Davis sees the meeting as a first step towards establishing an RF health research program in the U.S. For the last 25 years, the federal government has funded very few studies. To that end, Specter's support is key.

Over the last year, Davis has worked hard to raise the visibility of cell phone health risks. Last July, Ronald Herberman, the then director of the University of Pittsburgh Cancer Institute, issued a call for precaution in the use of cell phones —a move she encouraged (see our posts of July 23, 25 & 28, 2008). While the initiative prompted a good amount of press coverage, it was badly received by the cancer establishment, some members of which have been critical of her 2007 book, The Secret History of the War on Cancer. Davis no longer has a position at the cancer center. She said she resigned. Davis remains a professor at the University of Pittsburgh School of Public Health. She said that she would continue to have an appointment at the school through the 2009-2010 academic year. At the same time she has moved her office to Washington.
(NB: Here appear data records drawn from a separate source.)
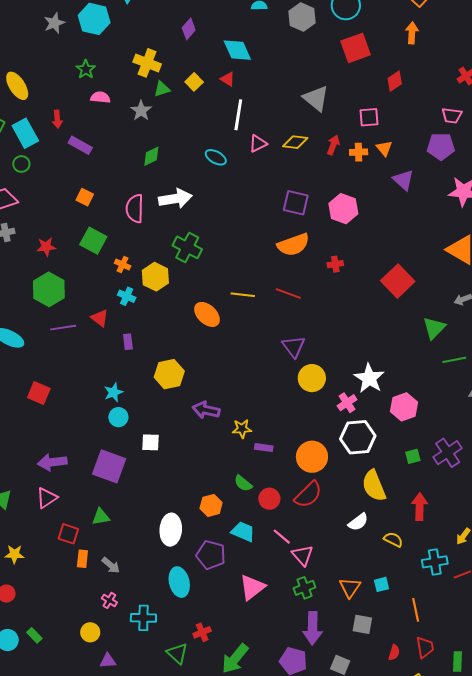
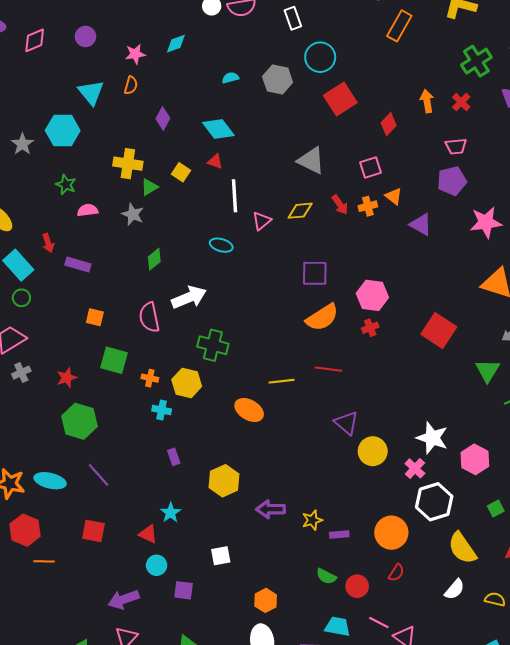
orange arrow: (412, 33) -> (427, 101), moved
red arrow: (333, 145) -> (340, 205), turned 138
pink hexagon: (343, 209) -> (372, 295), moved
red triangle: (100, 318) -> (148, 534), moved
purple line: (63, 328) -> (99, 475), moved, turned 70
cyan circle: (118, 417) -> (157, 565), moved
purple square: (109, 466) -> (184, 590), size x0.6
red semicircle: (308, 495) -> (396, 573), size x0.6
orange hexagon: (211, 505) -> (266, 600), moved

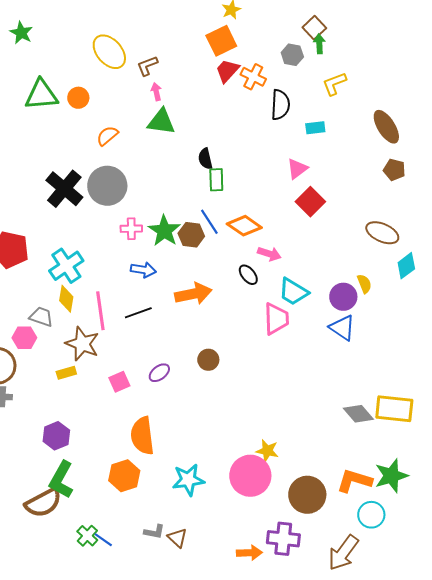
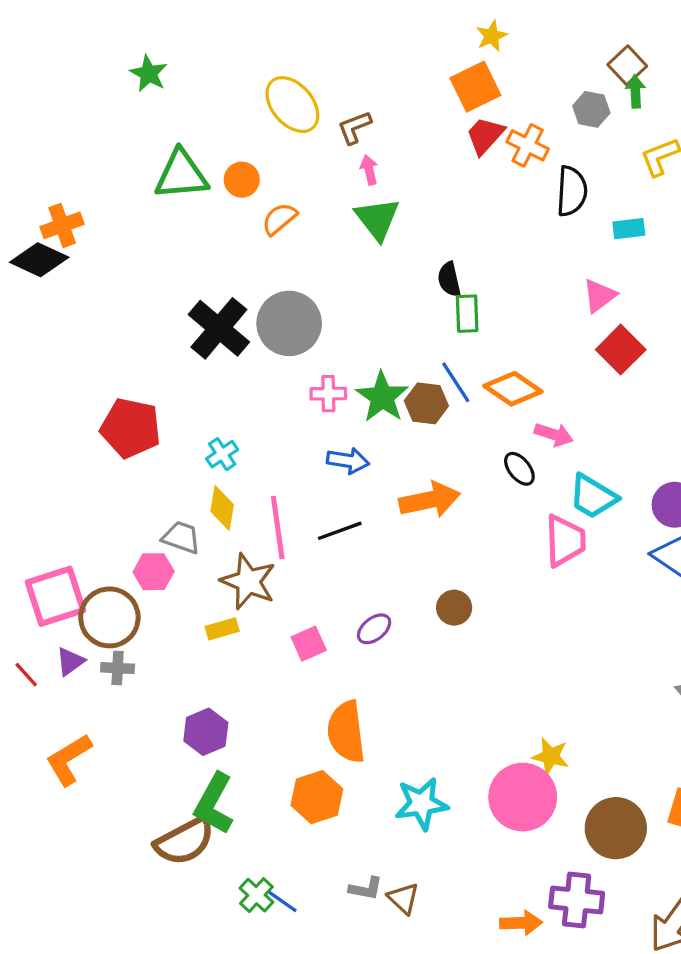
green triangle: (161, 122) -> (377, 219), turned 44
orange semicircle: (107, 136) -> (279, 219), moved
cyan cross: (66, 266) -> (222, 454), size x0.6

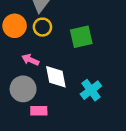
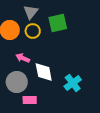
green square: (81, 37) -> (58, 23), moved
In September 2008, not long after he issued his appeal, Herberman testified at a Congressional hearing called by Rep. Denis Kucinich (D-OH). He said that, looking at government statistics, he had been "struck" by the fact that the incidence of brain cancer has been increasing over the last ten years, particularly among 20-29 year-olds. (See our "Are Brain Cancer Rates Rising Among Young Adults?") The peer-reviewed paper with those results will appear soon, Davis said. She and Herberman and Melissa Bondy of the M.D. Anderson Cancer Center in Houston are all coauthors of the forthcoming paper. Bondy will also be at the conference.

Kucinich and Rep. Edward Markey (D-MA) have been invited to participate at a round-table discussion on September 15 at the close of the conference.

Part of the money for the meeting has come from a grant to the University of Pittsburgh from the National Institute of Environmental Health Sciences (NIEHS). Chris Portier, an associate director of the institute, is a member of the conference steering committee. On July 31, the Competence Initiative for the Protection of Humanity, Environment and Democracy in Germany issued an "Appeal to Support the Conference." It stated, in part, "If the conference in Washington fails for financial reasons, this would mean to miss a great chance that independent research is heard in the political field."

Money seems to be in short enough supply that Davis is planning to ask reporters (Microwave News included) to pay the $100 registration fee she is asking from all attendees except invited speakers. That may hamper press coverage. One long-time Washington journalist was skeptical. "No one from the press will come," he predicted.